A rope is wound around a uniform solid cylinder of mass 6 kg and radius 80 cm. The rope is pulled with a force F such that angular acceleration of the cylinder is 10 rad/s².

To find:

Value of F ?

Calculation:

The rotational analogue of force is called Torque, it can be represented as follows:

$\therefore \: | \tau| = F \times r \times \sin( \theta)$

• F is force , r is perpendicular distance of force and axis , $\theta$ is angle between them.

• Now $\tau$ can also be represented as the product of Moment of inertia and angular acceleration.
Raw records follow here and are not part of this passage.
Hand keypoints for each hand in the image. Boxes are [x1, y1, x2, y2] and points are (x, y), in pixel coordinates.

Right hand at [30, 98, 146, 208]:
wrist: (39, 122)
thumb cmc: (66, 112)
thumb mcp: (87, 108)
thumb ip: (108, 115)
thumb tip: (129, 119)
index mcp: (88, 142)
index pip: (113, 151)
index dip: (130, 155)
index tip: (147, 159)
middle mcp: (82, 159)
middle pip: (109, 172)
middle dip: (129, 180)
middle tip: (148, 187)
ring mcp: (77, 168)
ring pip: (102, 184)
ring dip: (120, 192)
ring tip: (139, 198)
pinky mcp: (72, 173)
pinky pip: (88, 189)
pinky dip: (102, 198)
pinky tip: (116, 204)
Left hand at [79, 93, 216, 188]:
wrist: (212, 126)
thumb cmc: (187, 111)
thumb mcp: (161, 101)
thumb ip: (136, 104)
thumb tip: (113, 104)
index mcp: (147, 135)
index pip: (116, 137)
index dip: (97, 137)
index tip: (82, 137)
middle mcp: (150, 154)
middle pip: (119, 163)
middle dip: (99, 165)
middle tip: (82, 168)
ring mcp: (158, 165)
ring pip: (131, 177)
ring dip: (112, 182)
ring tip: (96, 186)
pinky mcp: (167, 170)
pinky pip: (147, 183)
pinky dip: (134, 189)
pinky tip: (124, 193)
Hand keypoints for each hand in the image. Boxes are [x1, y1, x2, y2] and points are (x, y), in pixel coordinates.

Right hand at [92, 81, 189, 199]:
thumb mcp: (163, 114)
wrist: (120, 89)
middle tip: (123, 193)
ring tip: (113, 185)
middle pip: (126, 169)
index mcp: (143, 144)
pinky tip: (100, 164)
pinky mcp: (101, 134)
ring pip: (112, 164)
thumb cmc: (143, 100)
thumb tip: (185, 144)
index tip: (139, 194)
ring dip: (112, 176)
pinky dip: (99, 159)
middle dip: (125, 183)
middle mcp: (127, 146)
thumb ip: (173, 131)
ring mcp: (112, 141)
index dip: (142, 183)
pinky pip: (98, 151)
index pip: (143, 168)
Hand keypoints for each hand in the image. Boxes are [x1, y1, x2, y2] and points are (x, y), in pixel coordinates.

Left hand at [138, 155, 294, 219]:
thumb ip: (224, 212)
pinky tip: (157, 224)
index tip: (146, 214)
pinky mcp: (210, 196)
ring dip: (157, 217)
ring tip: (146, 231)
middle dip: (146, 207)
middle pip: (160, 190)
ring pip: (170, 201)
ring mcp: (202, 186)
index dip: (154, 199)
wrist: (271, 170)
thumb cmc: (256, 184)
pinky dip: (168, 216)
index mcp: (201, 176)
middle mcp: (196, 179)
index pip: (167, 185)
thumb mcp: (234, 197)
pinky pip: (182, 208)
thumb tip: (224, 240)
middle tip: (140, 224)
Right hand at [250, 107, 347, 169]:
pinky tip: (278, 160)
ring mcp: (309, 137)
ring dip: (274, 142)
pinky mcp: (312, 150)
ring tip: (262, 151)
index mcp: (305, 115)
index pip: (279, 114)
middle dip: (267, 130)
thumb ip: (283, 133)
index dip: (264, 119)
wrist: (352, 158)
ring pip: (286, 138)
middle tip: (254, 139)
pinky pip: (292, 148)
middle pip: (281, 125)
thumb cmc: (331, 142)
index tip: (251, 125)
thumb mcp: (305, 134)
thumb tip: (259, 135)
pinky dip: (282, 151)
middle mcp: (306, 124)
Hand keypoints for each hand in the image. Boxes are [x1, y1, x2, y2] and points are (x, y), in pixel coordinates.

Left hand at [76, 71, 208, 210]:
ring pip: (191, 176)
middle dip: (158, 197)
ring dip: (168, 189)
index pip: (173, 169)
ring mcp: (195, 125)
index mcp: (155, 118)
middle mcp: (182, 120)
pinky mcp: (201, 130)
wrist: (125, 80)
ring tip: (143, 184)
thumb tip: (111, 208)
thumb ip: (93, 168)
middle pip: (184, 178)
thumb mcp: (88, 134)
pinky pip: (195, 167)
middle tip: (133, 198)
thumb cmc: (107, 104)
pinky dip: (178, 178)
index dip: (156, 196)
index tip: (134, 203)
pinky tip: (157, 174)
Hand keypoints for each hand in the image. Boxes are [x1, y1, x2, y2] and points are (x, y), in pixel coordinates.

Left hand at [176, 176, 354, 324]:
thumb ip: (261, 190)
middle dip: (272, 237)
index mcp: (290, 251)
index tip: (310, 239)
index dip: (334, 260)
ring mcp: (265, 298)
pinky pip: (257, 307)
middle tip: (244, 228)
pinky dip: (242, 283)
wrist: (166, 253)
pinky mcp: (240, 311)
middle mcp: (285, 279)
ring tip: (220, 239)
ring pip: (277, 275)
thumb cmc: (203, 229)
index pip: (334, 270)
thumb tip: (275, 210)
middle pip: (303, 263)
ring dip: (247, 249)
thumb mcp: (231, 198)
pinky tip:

$\implies \: I \times \alpha = F \times r \times \sin( \theta)$

Putting necessary values:

$\implies \: I \times \alpha = F \times r \times \sin( {90}^{ \circ} )$

$\implies \: \bigg( \dfrac{m {r}^{2} }{2} \bigg) \times \alpha = F \times r \times \sin( {90}^{ \circ} )$

$\implies \: \bigg( \dfrac{m {r}^{2} }{2} \bigg) \times \alpha = F \times r$

$\implies \: F = \dfrac{m \times r \times \alpha }{2}$

$\implies \: F = \dfrac{6 \times \frac{80}{100} \times 10 }{2}$

$\implies \: F = 6 \times \dfrac{80}{100} \times 5$

$\implies \: F = 24 \: N$

So, the value of force is 24 N.